Ocean acidification is an often overlooked consequence of humankind's release of carbon dioxide emissions into the atmosphere from fossil fuel burning. Excess carbon dioxide enters the ocean and reacts with water to form carbonic acid, which decreases ocean pH (i.e., makes seawater less basic), and lowers carbonate ion concentrations. Organisms such as corals, clams, oysters, and some plankton use carbonate ions to create their shells and skeletons. Decreases in carbonate ion concentration will make it difficult for these creatures to form hard structures, particularly for juveniles. Ocean acidification may cause some organisms to die, reproduce less successfully, or leave an area. Other organisms such as seagrass and some plankton species may do better in oceans affected by ocean acidification because they use carbon dioxide to photosynthesize, but do not require carbonate ions to survive. Ocean ecosystem diversity and ecosystem services may therefore change dramatically from ocean acidification.

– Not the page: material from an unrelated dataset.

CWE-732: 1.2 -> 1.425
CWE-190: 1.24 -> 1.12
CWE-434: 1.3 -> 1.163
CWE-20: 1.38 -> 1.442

This datasets shows computer model simulations of surface ocean aragonite saturation state from 1861 to 2100, based on historical data and future projections of carbon dioxide emissions, with continents and coral reefs in purple marked. Aragonite saturation state is commonly used to track ocean acidification because it is a measure of carbonate ion concentration. Aragonite is one of the more soluble forms of calcium carbonate and is widely used by marine calcifiers (organisms with calcium carbonate structures). Corals and other calcifiers are more likely to survive and reproduce when the saturation state is greater than three. When aragonite saturation state falls below 3, these organisms become stressed, and when saturation state is less than 1, shells and other aragonite structures begin to dissolve. The predicted pH decrease of approximately 0.3 units during the 21st century would be a greater change than possibly at any time in the last 300 million years.
The model simulation is driven with atmospheric emissions based on records of atmospheric carbon dioxide levels for past dates, and the CMIP5 IPCC RCP 8.5 scenario for future dates (approx. 950 ppm atmospheric CO2 by 2100).